About this exercise: Every line of the listing must be reproduced as it stands. Leave the images behind.

Task data:

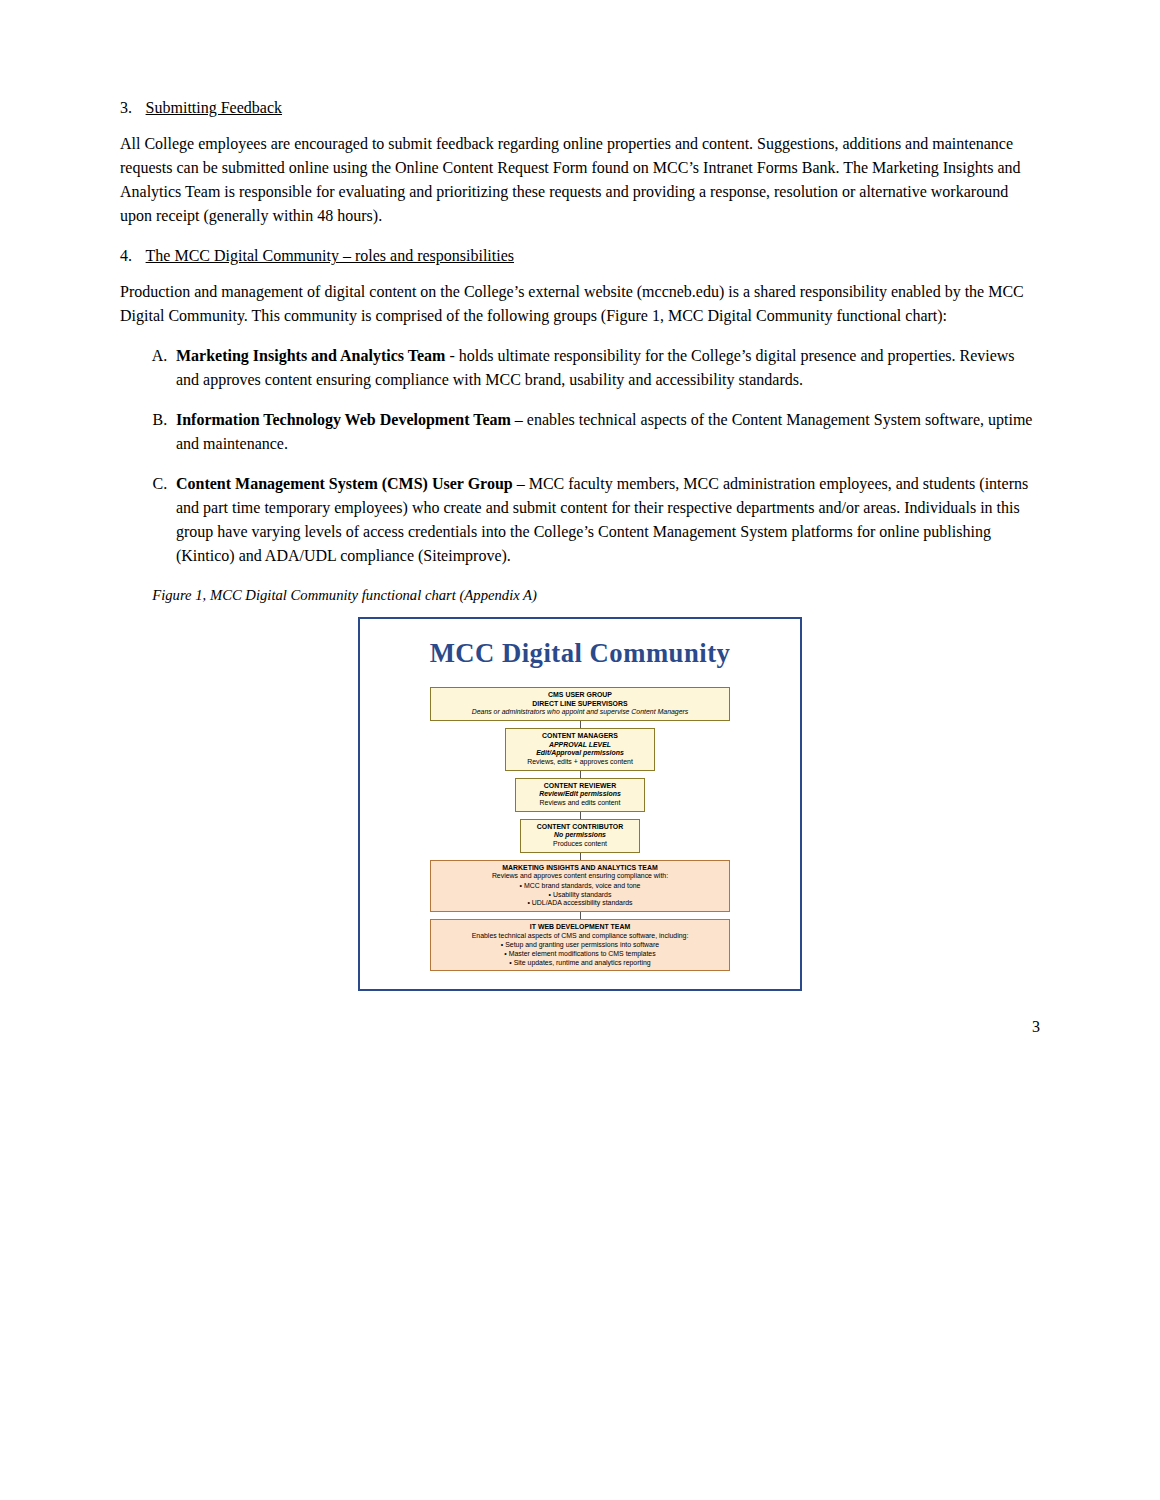3. Submitting Feedback
All College employees are encouraged to submit feedback regarding online properties and content. Suggestions, additions and maintenance requests can be submitted online using the Online Content Request Form found on MCC’s Intranet Forms Bank. The Marketing Insights and Analytics Team is responsible for evaluating and prioritizing these requests and providing a response, resolution or alternative workaround upon receipt (generally within 48 hours).
4. The MCC Digital Community – roles and responsibilities
Production and management of digital content on the College’s external website (mccneb.edu) is a shared responsibility enabled by the MCC Digital Community. This community is comprised of the following groups (Figure 1, MCC Digital Community functional chart):
Marketing Insights and Analytics Team - holds ultimate responsibility for the College’s digital presence and properties. Reviews and approves content ensuring compliance with MCC brand, usability and accessibility standards.
Information Technology Web Development Team – enables technical aspects of the Content Management System software, uptime and maintenance.
Content Management System (CMS) User Group – MCC faculty members, MCC administration employees, and students (interns and part time temporary employees) who create and submit content for their respective departments and/or areas. Individuals in this group have varying levels of access credentials into the College’s Content Management System platforms for online publishing (Kintico) and ADA/UDL compliance (Siteimprove).
Figure 1, MCC Digital Community functional chart (Appendix A)
MCC Digital Community
CMS USER GROUP
DIRECT LINE SUPERVISORS
Deans or administrators who appoint and supervise Content Managers
CONTENT MANAGERS
APPROVAL LEVEL
Edit/Approval permissions
Reviews, edits + approves content
CONTENT REVIEWER
Review/Edit permissions
Reviews and edits content
CONTENT CONTRIBUTOR
No permissions
Produces content
MARKETING INSIGHTS AND ANALYTICS TEAM
Reviews and approves content ensuring compliance with:
MCC brand standards, voice and tone
Usability standards
UDL/ADA accessibility standards
IT WEB DEVELOPMENT TEAM
Enables technical aspects of CMS and compliance software, including:
Setup and granting user permissions into software
Master element modifications to CMS templates
Site updates, runtime and analytics reporting
3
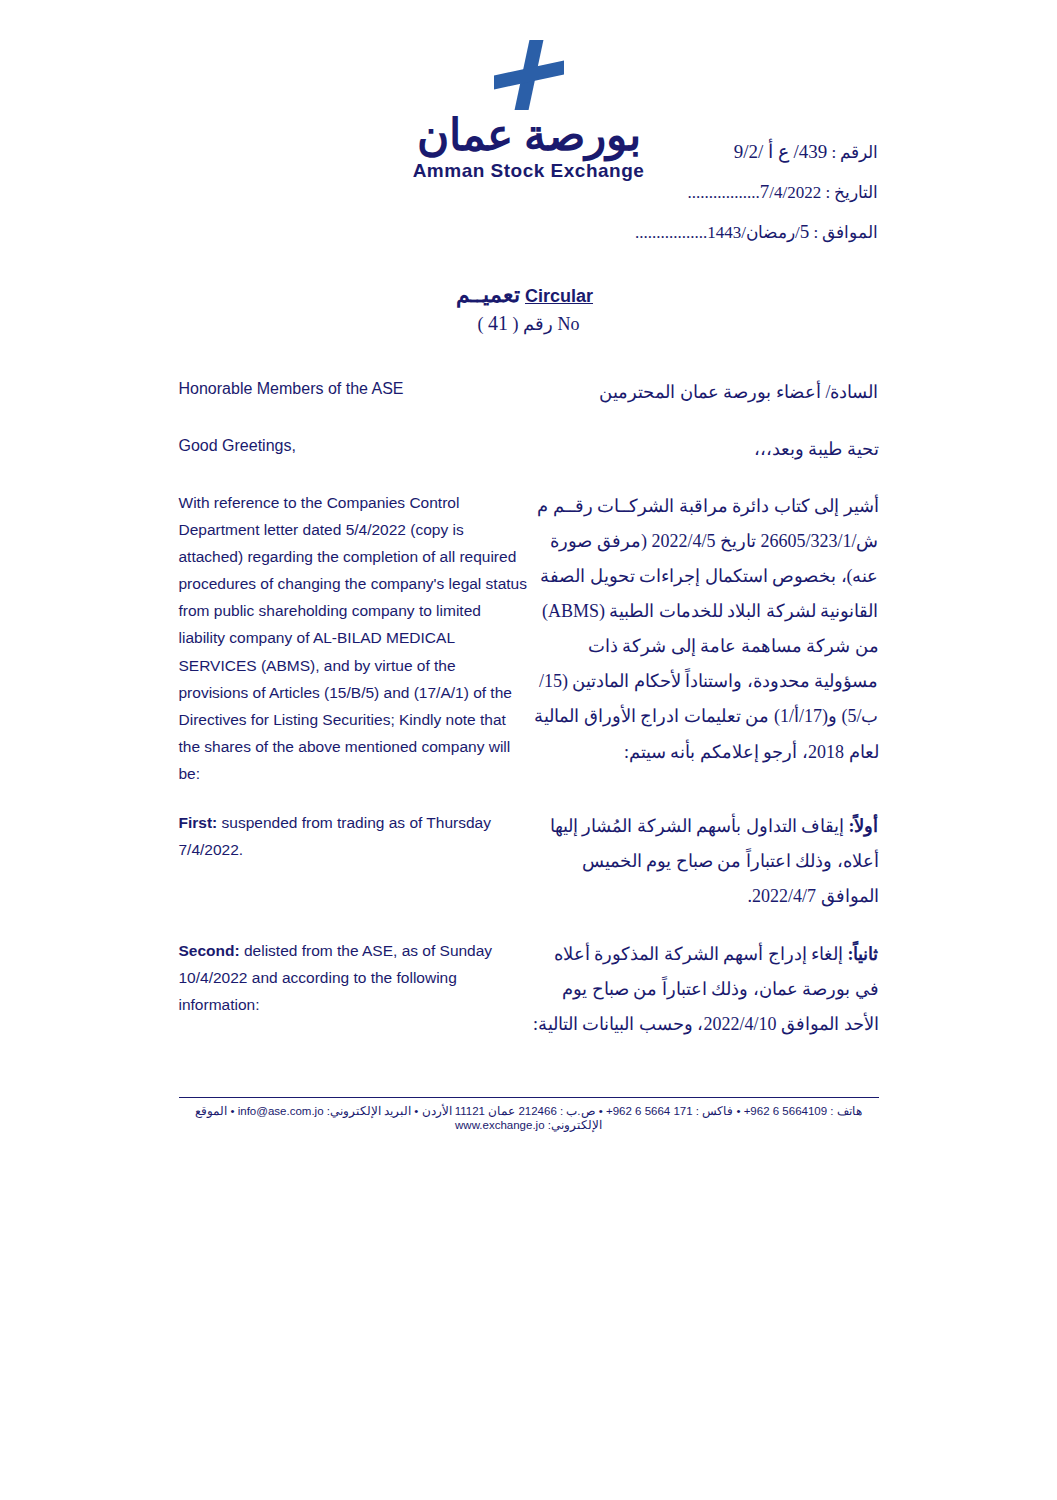بورصة عمان
Amman Stock Exchange
الرقم : 439/ ع أ /9/2
التاريخ : 7/4/2022.................
الموافق : 5/رمضان/1443.................
تعميــم Circular
رقم ( 41 ) No
| Honorable Members of the ASE | السادة/ أعضاء بورصة عمان المحترمين |
| Good Greetings, | تحية طيبة وبعد،،، |
| With reference to the Companies Control Department letter dated 5/4/2022 (copy is attached) regarding the completion of all required procedures of changing the company's legal status from public shareholding company to limited liability company of AL-BILAD MEDICAL SERVICES (ABMS), and by virtue of the provisions of Articles (15/B/5) and (17/A/1) of the Directives for Listing Securities; Kindly note that the shares of the above mentioned company will be: | أشير إلى كتاب دائرة مراقبة الشركــات رقــم م ش/26605/323/1 تاريخ 2022/4/5 (مرفق صورة عنه)، بخصوص استكمال إجراءات تحويل الصفة القانونية لشركة البلاد للخدمات الطبية (ABMS) من شركة مساهمة عامة إلى شركة ذات مسؤولية محدودة، واستناداً لأحكام المادتين (15/ب/5) و(17/أ/1) من تعليمات ادراج الأوراق المالية لعام 2018، أرجو إعلامكم بأنه سيتم: |
| First: suspended from trading as of Thursday 7/4/2022. | أولاً: إيقاف التداول بأسهم الشركة المُشار إليها أعلاه، وذلك اعتباراً من صباح يوم الخميس الموافق 2022/4/7. |
| Second: delisted from the ASE, as of Sunday 10/4/2022 and according to the following information: | ثانياً: إلغاء إدراج أسهم الشركة المذكورة أعلاه في بورصة عمان، وذلك اعتباراً من صباح يوم الأحد الموافق 2022/4/10، وحسب البيانات التالية: |
هاتف : +962 6 5664109 • فاكس : +962 6 5664 171 • ص.ب : 212466 عمان 11121 الأردن • البريد الإلكتروني: info@ase.com.jo • الموقع الإلكتروني: www.exchange.jo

Solution to the problem:
3. Submitting Feedback
All College employees are encouraged to submit feedback regarding online properties and content. Suggestions, additions and maintenance requests can be submitted online using the Online Content Request Form found on MCC’s Intranet Forms Bank. The Marketing Insights and Analytics Team is responsible for evaluating and prioritizing these requests and providing a response, resolution or alternative workaround upon receipt (generally within 48 hours).
4. The MCC Digital Community – roles and responsibilities
Production and management of digital content on the College’s external website (mccneb.edu) is a shared responsibility enabled by the MCC Digital Community. This community is comprised of the following groups (Figure 1, MCC Digital Community functional chart):
Marketing Insights and Analytics Team - holds ultimate responsibility for the College’s digital presence and properties. Reviews and approves content ensuring compliance with MCC brand, usability and accessibility standards.
Information Technology Web Development Team – enables technical aspects of the Content Management System software, uptime and maintenance.
Content Management System (CMS) User Group – MCC faculty members, MCC administration employees, and students (interns and part time temporary employees) who create and submit content for their respective departments and/or areas. Individuals in this group have varying levels of access credentials into the College’s Content Management System platforms for online publishing (Kintico) and ADA/UDL compliance (Siteimprove).
Figure 1, MCC Digital Community functional chart (Appendix A)
MCC Digital Community
CMS USER GROUP
DIRECT LINE SUPERVISORS
Deans or administrators who appoint and supervise Content Managers
CONTENT MANAGERS
APPROVAL LEVEL
Edit/Approval permissions
Reviews, edits + approves content
CONTENT REVIEWER
Review/Edit permissions
Reviews and edits content
CONTENT CONTRIBUTOR
No permissions
Produces content
MARKETING INSIGHTS AND ANALYTICS TEAM
Reviews and approves content ensuring compliance with:
MCC brand standards, voice and tone
Usability standards
UDL/ADA accessibility standards
IT WEB DEVELOPMENT TEAM
Enables technical aspects of CMS and compliance software, including:
Setup and granting user permissions into software
Master element modifications to CMS templates
Site updates, runtime and analytics reporting
3
بورصة عمان
Amman Stock Exchange
الرقم : 439/ ع أ /9/2
التاريخ : 7/4/2022.................
الموافق : 5/رمضان/1443.................
تعميــم Circular
رقم ( 41 ) No
| Honorable Members of the ASE | السادة/ أعضاء بورصة عمان المحترمين |
| Good Greetings, | تحية طيبة وبعد،،، |
| With reference to the Companies Control Department letter dated 5/4/2022 (copy is attached) regarding the completion of all required procedures of changing the company's legal status from public shareholding company to limited liability company of AL-BILAD MEDICAL SERVICES (ABMS), and by virtue of the provisions of Articles (15/B/5) and (17/A/1) of the Directives for Listing Securities; Kindly note that the shares of the above mentioned company will be: | أشير إلى كتاب دائرة مراقبة الشركــات رقــم م ش/26605/323/1 تاريخ 2022/4/5 (مرفق صورة عنه)، بخصوص استكمال إجراءات تحويل الصفة القانونية لشركة البلاد للخدمات الطبية (ABMS) من شركة مساهمة عامة إلى شركة ذات مسؤولية محدودة، واستناداً لأحكام المادتين (15/ب/5) و(17/أ/1) من تعليمات ادراج الأوراق المالية لعام 2018، أرجو إعلامكم بأنه سيتم: |
| First: suspended from trading as of Thursday 7/4/2022. | أولاً: إيقاف التداول بأسهم الشركة المُشار إليها أعلاه، وذلك اعتباراً من صباح يوم الخميس الموافق 2022/4/7. |
| Second: delisted from the ASE, as of Sunday 10/4/2022 and according to the following information: | ثانياً: إلغاء إدراج أسهم الشركة المذكورة أعلاه في بورصة عمان، وذلك اعتباراً من صباح يوم الأحد الموافق 2022/4/10، وحسب البيانات التالية: |
هاتف : +962 6 5664109 • فاكس : +962 6 5664 171 • ص.ب : 212466 عمان 11121 الأردن • البريد الإلكتروني: info@ase.com.jo • الموقع الإلكتروني: www.exchange.jo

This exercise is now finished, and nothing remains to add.